The Nama cashflows struck me as odd on day one. There are two key aspects where we would benefit from more information
1) Interest rolling
2) Equity Loans
1) Interest rolling
From reading the cashflows it is clear that there has been further capitalisation of interest liabilities. With many developers not due to start paying anything until 2013. (this is why we appear to make a loss on interest as it gets repaid as capital).
I am very surprised there hasn't been wider comment on this as it is a massive kick to touch.
2) Equity Loans
When you view the claimed property price uplift required... versus the current price of the property assets backing the loans... versus the total loan amounts to be repaid. It is very clear that at least some of these loans must relate to "wiped out equity". I.e. private investors will be repaying loans that are not secured on the property value... i.e. these loans appertain to the 23% side of the hosue rather than the 77% LTV. These loans themselves are sometimes secured on assets, often the businesses of the private investors. They are pure "dead money", where Ireland's professional class will have to pay over billions. I had sight of some of these before , from just one bank, and they appeared to be of order billions. I am not sure how much of these are in Nama. Also I wasn't sure that these loans were properly secured at all. Note some other commentators refer to these as "phantom equity".

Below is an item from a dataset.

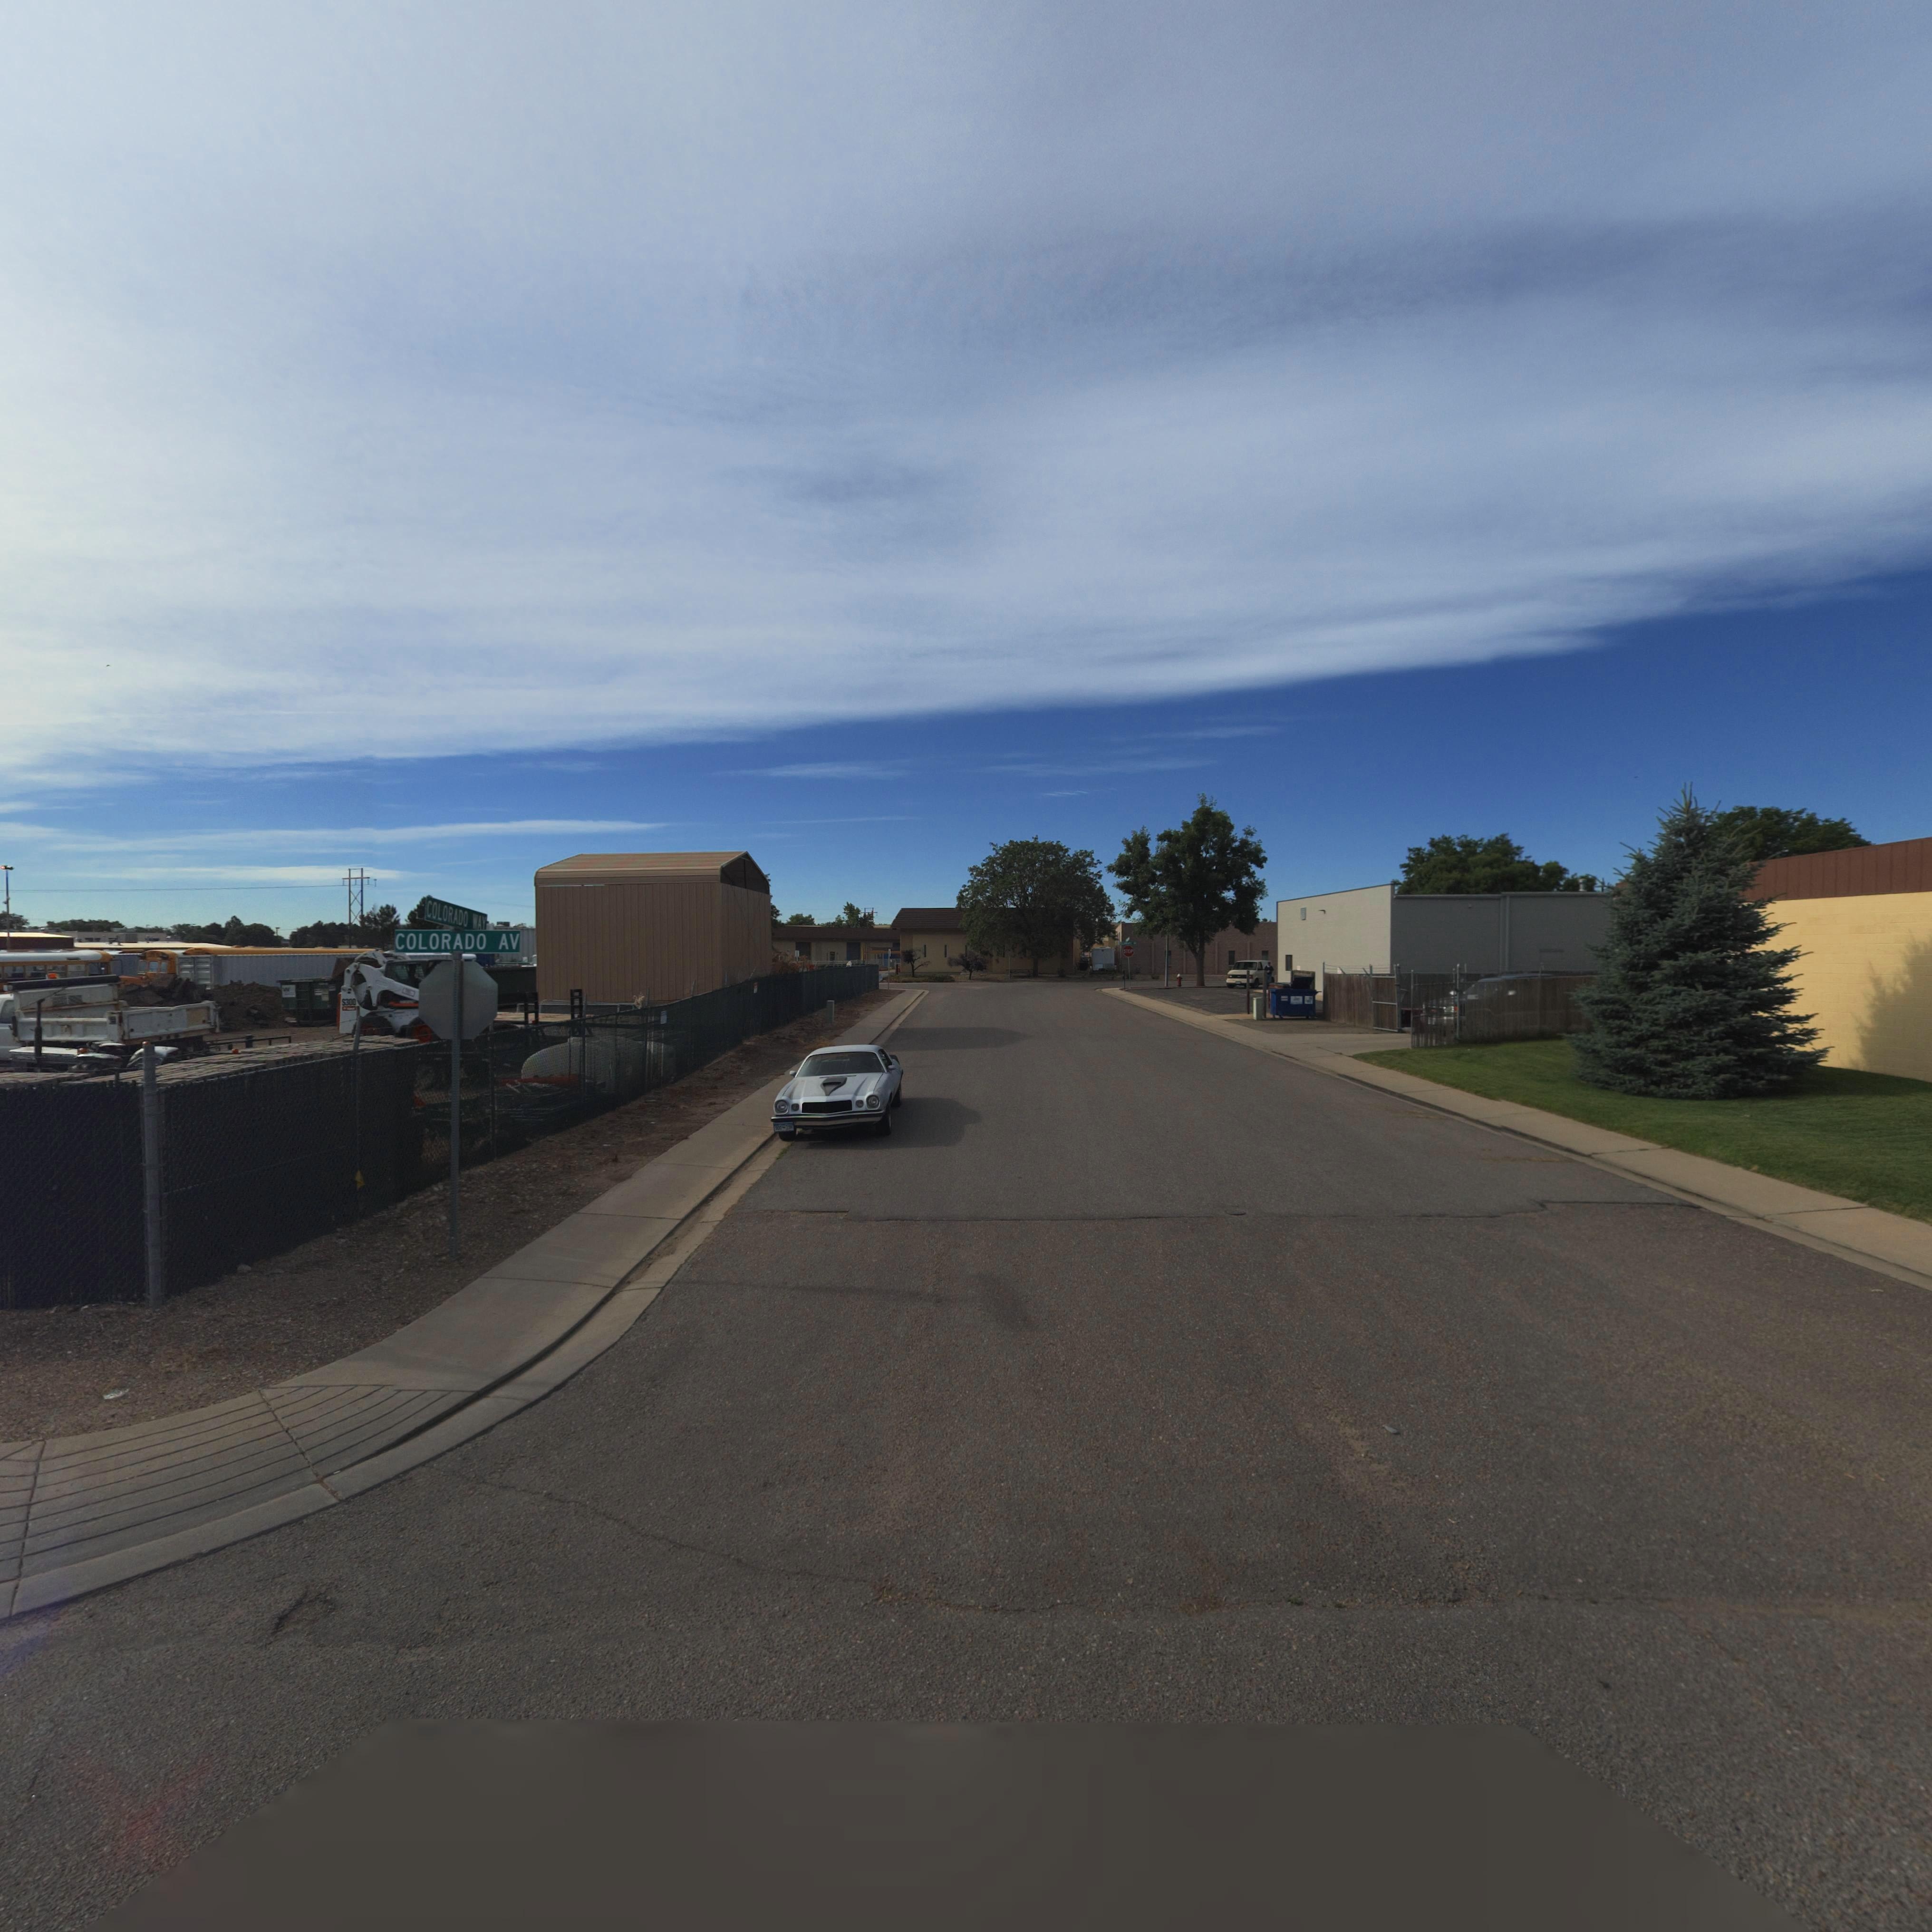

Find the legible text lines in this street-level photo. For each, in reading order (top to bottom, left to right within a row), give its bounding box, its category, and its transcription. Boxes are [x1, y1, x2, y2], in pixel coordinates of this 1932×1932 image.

[426, 900, 487, 930] StreetName: COLORADO WAY
[394, 933, 520, 950] StreetName: COLORADO AV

How much of the Nama loans relate to equity loan repayment... I did some Excel fiddling and was finding the value was likely order €5-15b (the variance is becasue I simply lack other data)
If the figure is anywhere close as high as I fear it could cause significant problems to those investors as from my readings of the figures it loosk like Nama is going for 100% repayment.
Also I'm posting this now, as I'd assumed people were aware all along, but when talking with a few people tody they'd missed these issues, so perhaps they may aid debate.